Case study: Autonomous Vehicle Software¶
By what metrics can we judge AV software (e.g., safety)? 1. Code Coverage - Definition: Code coverage refers to the amount of code that gets executed during testing. - Types of Coverage: - Statement coverage: Ensures individual lines of code are executed. - Line coverage: Measures whether specific lines of code are reached during testing. - Branch coverage: Ensures all possible branches in if-else conditions are covered. - Example: 75% branch coverage means that 3 out of 4 possible outcomes in an if-else statement have been tested.
- Model Accuracy
- Definition: This metric evaluates how accurately the machine learning models in AV software recognize objects, make decisions, or navigate environments.
- Training: The models are trained using labeled data, which includes sensor data (e.g., from cameras, radar) and corresponding ground truth.
- Testing: Accuracy is computed on a separate labeled test set.
-
Example: If the model has 90% accuracy, it means that the object recognition is correct for 90% of the test inputs.
-
Failure Rate
- Definition: Failure rate tracks the frequency of crashes or fatalities involving autonomous vehicles.
-
Measurement Units: per 1,000 rides, per million miles, or per month.
-
Mileage
- Definition: Mileage is a measure of how many miles an autonomous vehicle has driven, which provides data on the software's real-world performance over time.
- Importance: The more miles an AV drives, the more data it accumulates to improve its algorithms, reduce failure rates, and increase reliability.
- Example: Waymo's vehicles have accumulated over 15 billion autonomously driven miles in simulation and over 20 million real-world miles on public roads. Such data is used to demonstrate the safety and reliability of AV software.
Risks and challenges¶
- The streetlight effect: A known observational bias. People tend to look for something only where it’s easiest to do so.
- Making inferences: Provide a theory (from domain knowledge, independent of data), Show correlation, Demonstrate ability to predict new cases (replicate/validate)
- Spurious Correlations:
- Confounding variables.
- Berkson's paradox: when a dataset is biased or filtered in a certain way.
- Survivorship bias: occurs when only the successes (or survivors) are considered in analysis. WWII plane example: focus on the areas without bullet holes.

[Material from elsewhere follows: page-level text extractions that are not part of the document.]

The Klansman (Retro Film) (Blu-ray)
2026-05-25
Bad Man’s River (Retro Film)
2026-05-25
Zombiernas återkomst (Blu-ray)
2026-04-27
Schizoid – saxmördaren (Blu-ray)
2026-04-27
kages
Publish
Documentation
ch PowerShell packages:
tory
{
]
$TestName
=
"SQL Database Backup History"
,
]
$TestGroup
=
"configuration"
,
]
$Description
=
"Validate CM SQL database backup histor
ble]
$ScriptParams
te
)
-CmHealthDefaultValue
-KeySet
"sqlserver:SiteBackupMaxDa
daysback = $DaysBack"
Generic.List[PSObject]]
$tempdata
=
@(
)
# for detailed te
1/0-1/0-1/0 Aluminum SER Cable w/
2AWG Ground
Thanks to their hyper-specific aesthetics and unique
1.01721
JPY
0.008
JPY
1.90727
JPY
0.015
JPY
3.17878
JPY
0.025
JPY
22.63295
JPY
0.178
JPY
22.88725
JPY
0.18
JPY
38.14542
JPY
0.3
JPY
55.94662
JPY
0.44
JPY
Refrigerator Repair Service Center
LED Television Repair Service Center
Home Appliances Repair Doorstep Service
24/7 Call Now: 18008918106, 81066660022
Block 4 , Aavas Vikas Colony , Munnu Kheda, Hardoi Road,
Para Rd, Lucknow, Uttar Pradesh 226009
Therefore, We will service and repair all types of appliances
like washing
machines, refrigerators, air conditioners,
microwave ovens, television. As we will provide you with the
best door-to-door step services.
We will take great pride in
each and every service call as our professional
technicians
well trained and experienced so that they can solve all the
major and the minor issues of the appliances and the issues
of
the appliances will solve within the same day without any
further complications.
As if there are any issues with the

- Measurement Reliability: The goal is to reduce uncertainty and increase consistency in measurements, which often requires multiple observations to account for variability.
Metrics and incentives¶
- Goodhart’s Law: When a measure becomes a target, it can lose its effectiveness as a measure (e.g., focusing solely on lines of code might encourage bad coding practices).
- Incentivizing Productivity: Basing developer rewards on metrics (like number of bugs fixed or lines of code written) can lead to undesirable behaviors, such as writing unnecessary code or overlooking bugs.